Am Freitag geht’s dann ins Sozialarchiv, wo das neue Buch von Lisbeth Herger vorgestellt wird. Die Autorin bearbeitet darin den Briefwechsel zwischen zwei ehemaligen Heimkindern. Es geht um die Fragen von Trauma, Spätfolgen und Wiedergutmachung.
Danach folgt mit Matto Kämpfs neuestem Buch Tante Leguan ein (vermutlich) etwas lockererer Tagesabschluss: Kämpf präsentiert im Helsinki. Mit Musik.

Am Sonntag besucht Anja Schmitter eine Matinee im Karl der Grosse, welche der Biographie der ersten Schweizer Stewardess gewidmet ist. Anja Schmitter freut sich jetzt schon auf das Flugzeug-Frühstück (laut Homepage soll es, anders als der Name sagt, ein Gourmet-Zmorge sein) und darauf, mehr über den „Engel der Lüfte“ zu erfahren.
Nach einer kurzen Siesta geht’s dann wieder ins sogar theater zu einer weiteren Spoken Word-Veranstaltung. Diese hat die Beziehung zwischen dem Kosovo und der Schweiz zum Thema und ist, dank albanischen Texten, auch ein bisschen der fünften, inoffiziellen Landessprache der Schweiz gewidmet.

Anja Schmitter studiert Germanistik und Allgemeine und Vergleichende Literaturwissenschaft in Zürich.

Für uns bei «Zürich liest»:
Wanda Seiler

Fürs Schweizer Buchjahr zum ersten Mal bei Zürich liest 2018 mit dabei, ist Wanda Seiler gespannt, was die gegenwärtige Literaturszene zu bieten hat.

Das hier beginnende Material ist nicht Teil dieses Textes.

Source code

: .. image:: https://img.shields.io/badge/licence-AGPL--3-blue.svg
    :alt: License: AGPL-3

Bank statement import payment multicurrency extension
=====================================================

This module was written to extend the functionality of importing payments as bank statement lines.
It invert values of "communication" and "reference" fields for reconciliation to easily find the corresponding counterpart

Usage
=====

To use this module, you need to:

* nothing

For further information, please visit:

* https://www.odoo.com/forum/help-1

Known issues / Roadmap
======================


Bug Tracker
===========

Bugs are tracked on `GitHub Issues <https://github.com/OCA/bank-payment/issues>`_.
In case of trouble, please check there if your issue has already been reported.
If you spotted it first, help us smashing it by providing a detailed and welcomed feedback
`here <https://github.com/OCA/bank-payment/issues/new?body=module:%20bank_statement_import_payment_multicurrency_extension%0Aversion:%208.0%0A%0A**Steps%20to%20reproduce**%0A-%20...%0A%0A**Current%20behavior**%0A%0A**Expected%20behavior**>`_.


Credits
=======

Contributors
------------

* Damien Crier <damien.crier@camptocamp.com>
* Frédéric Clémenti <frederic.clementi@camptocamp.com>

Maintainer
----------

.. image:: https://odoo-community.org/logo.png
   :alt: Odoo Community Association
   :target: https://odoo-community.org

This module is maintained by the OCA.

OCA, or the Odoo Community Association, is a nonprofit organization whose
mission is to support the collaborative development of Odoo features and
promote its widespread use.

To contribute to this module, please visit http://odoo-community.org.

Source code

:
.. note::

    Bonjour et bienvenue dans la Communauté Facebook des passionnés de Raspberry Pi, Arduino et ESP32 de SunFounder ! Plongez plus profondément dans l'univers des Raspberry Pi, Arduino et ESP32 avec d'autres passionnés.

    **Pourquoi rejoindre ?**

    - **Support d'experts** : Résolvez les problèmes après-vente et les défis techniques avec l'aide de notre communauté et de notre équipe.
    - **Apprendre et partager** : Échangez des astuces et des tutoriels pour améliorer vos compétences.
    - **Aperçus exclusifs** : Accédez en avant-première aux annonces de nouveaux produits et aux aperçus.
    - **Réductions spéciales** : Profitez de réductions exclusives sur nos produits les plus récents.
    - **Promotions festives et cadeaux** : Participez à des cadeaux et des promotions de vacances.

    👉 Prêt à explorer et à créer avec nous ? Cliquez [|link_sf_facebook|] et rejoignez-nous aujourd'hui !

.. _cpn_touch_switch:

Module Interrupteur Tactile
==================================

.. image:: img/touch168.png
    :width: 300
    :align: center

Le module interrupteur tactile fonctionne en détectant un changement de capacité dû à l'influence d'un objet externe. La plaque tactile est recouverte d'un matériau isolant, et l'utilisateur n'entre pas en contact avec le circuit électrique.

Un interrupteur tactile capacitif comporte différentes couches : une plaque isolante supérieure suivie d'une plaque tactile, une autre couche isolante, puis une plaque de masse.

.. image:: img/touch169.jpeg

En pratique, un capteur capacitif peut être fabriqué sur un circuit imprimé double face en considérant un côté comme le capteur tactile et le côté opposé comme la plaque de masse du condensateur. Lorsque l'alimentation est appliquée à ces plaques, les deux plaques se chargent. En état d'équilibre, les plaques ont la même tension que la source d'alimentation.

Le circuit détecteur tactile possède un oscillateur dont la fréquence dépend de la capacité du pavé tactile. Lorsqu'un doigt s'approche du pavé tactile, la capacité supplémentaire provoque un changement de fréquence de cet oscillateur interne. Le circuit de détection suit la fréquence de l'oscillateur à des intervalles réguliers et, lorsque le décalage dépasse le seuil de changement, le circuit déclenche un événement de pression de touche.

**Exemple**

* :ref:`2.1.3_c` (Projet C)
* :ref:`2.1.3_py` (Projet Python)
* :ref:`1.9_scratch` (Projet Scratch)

Dafür stürzt sie sich am Mittwochabend in eine Begegnung mit Motti Wolkenbruch und erhascht dabei gleichzeitig einen Blick auf die aktuelle Schweizer Filmindustrie. Freitags ist es mit Fiktion vorbei: Mit einem Briefwechsel zwischen zwei ehemaligen Heimkindern widmet sich Wanda Seiler der Frage nach Wiedergutmachung. Im Anschluss verfolgt sie die Biografie der starken Künstlerfrau auf der ehemaligen 50er-Note und rundet ihr Wochenende Sonntags mit einer weiteren pionierhaften Frauenposition ab: der ersten Stewardess der Swissair. Besonders gespannt ist sie auch auf die geschmierten Brote aus der GateGourmet-Küche. Keep you updated!

Wanda Seiler studiert Kunstgeschichte und Germanistik an der Universität Zürich. Nebst dem Studium arbeitet sie als kuratorische Assistenz im Kunsthaus Glarus.